Un contexte juridique complexe et contesté
Le climat politique entourant cette manifestation pour la Palestine est marqué par une incertitude judiciaire profonde. En juillet dernier, le gouvernement avait classé Palestine Action comme organisation terroriste, plaçant le groupe au même niveau légal que des entités comme Daech. Pourtant, en février 2026, la Haute Cour de Londres avait rendu un verdict retentissant en déclarant cette interdiction « illégal et disproportionné ». Ce revers pour le ministère de l’Intérieur, dirigé par Shabana Mahmood, n’a toutefois pas mis fin au conflit. Le gouvernement a en effet obtenu l’autorisation de faire appel de cette décision, maintenant ainsi l’interdiction en vigueur de manière temporaire. C’est ce statut juridique ambigu qui a conduit les autorités policières à reprendre une politique de fermeté absolue contre les participants.

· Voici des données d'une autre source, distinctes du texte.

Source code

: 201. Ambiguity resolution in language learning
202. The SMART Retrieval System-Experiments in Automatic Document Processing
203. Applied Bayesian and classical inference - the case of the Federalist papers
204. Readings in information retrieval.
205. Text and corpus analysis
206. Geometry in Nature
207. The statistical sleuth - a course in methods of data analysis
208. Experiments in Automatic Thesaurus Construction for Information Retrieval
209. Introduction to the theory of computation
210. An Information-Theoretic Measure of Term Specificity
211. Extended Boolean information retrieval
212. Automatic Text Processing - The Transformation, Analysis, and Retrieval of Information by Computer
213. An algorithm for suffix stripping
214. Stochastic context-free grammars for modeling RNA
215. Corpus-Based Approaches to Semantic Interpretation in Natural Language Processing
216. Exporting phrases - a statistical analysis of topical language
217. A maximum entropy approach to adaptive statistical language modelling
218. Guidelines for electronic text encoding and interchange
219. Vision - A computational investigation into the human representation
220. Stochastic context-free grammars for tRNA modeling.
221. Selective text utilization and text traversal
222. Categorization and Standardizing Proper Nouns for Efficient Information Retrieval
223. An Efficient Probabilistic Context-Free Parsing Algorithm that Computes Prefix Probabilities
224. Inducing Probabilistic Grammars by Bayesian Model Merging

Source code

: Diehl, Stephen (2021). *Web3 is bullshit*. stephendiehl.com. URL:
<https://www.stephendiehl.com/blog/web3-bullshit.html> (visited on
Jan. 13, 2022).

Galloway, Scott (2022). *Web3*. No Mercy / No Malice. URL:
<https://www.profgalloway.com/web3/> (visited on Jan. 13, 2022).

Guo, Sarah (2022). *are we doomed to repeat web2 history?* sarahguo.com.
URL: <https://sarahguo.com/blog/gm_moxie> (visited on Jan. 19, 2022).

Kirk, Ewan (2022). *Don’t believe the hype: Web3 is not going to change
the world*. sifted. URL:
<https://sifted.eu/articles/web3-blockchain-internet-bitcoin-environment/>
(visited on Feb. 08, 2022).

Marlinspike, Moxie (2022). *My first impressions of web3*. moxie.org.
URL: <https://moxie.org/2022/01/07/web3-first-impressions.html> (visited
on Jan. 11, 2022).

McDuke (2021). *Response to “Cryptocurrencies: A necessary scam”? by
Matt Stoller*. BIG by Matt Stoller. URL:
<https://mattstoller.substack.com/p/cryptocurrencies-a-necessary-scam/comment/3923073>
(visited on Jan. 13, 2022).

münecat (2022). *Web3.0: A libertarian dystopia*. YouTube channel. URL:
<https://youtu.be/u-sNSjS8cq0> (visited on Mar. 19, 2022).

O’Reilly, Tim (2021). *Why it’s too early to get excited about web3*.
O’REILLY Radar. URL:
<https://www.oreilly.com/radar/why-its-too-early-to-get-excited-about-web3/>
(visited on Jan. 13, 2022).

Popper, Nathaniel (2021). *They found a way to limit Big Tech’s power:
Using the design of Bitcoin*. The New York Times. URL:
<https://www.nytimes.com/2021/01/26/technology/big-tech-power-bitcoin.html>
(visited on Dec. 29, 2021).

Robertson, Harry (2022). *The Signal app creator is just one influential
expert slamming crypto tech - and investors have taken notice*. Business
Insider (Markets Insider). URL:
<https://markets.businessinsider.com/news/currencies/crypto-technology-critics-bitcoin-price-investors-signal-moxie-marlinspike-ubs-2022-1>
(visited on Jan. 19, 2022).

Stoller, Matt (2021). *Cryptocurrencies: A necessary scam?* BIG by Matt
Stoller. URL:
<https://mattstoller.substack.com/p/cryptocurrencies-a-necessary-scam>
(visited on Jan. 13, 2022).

La stratégie de désobéissance civile à Trafalgar Square
L’organisation Defend Our Juries, à l’origine de cette mobilisation, a sciemment encouragé les citoyens à participer à cette manifestation pour la Palestine par le biais de la désobéissance civile. L’objectif affiché était de saturer le système judiciaire en forçant la police à arrêter des profils variés, allant de professionnels de santé à des membres du clergé. Sur place, l’ambiance était électrique mais non violente. De nombreux manifestants s’étaient installés sur des chaises de camping ou à même le sol, arborant fièrement des pancartes sur lesquelles on pouvait lire leur soutien au groupe proscrit. Cette approche radicale vise à démontrer l’absurdité, selon eux, de traiter des militants écologistes et humanitaires comme des terroristes internationaux.
Des profils d’interpellés qui interrogent l’opinion
Parmi les 212 individus conduits dans les fourgons lors de cette manifestation pour la Palestine, la diversité des profils a frappé les observateurs présents sur les lieux. La police a confirmé que les personnes arrêtées étaient âgées de 27 à 82 ans. Des témoins ont filmé des scènes poignantes, notamment l’arrestation d’une femme octogénaire munie d’une canne, emmenée par plusieurs agents sous les huées de la foule. Des personnalités publiques ont également pris part au mouvement, à l’instar de Robert Del Naja, figure de proue du groupe de musique Massive Attack. Sa présence souligne l’écho important que rencontre la cause parmi les milieux artistiques britanniques, transformant cette manifestation pour la Palestine en un véritable test pour la gestion des libertés publiques.

Un défi majeur pour les libertés civiles en Europe
Cette répression massive marque un tournant inquiétant pour les libertés publiques en Europe. En utilisant l’arsenal antiterroriste contre des militants de la société civile, Londres crée un précédent qui fragilise le droit de manifester bien au-delà des frontières britanniques. Pour la France, où le débat sur la criminalisation des mouvements écologistes ou solidaires reste brûlant, cette dérive sécuritaire agit comme un signal d’alarme. L’enjeu dépasse désormais la cause palestinienne : il s’agit de savoir si l’activisme politique peut être assimilé au terrorisme par simple décision ministérielle. Si ce glissement autoritaire persiste, c’est tout l’équilibre entre sécurité d’État et contestation citoyenne qui risque de basculer durablement.
Le discours officiel des forces de l’ordre
La Metropolitan Police a tenu à clarifier sa position tout au long de la journée via ses canaux de communication officiels. La consigne était claire : toute manifestation de soutien à une organisation interdite constitue une infraction grave au Terrorism Act. Un porte-parole de la police a déclaré officiellement devant la presse : « Nous continuons à procéder à des arrestations lorsque des personnes manifestent leur soutien à une organisation interdite, ce qui constitue une infraction pénale. » Cette déclaration réaffirme la volonté de l’État de ne céder aucun terrain symbolique, même si la légitimité de l’interdiction est toujours débattue devant les tribunaux supérieurs du pays. Pour les autorités, la sécurité nationale prime sur les revendications militantes.
Impact sur le droit de manifester au Royaume-Uni
Le succès numérique de la manifestation pour la Palestine pose aujourd’hui la question de l’efficacité de la répression. En arrêtant plus de deux cents personnes en quelques heures, la police s’expose à une logistique complexe de gardes à vue et de poursuites. Pour les défenseurs des droits de l’homme, cet événement constitue un précédent dangereux. Ils craignent que l’utilisation des lois antiterroristes contre des mouvements de protestation sociale ne devienne une norme. Malgré cela, les organisateurs de la manifestation pour la Palestine affirment que d’autres actions suivront tant que le gouvernement n’aura pas renoncé à son appel. La tension entre la sécurité de l’État et la liberté militante n’a jamais semblé aussi vive à Londres.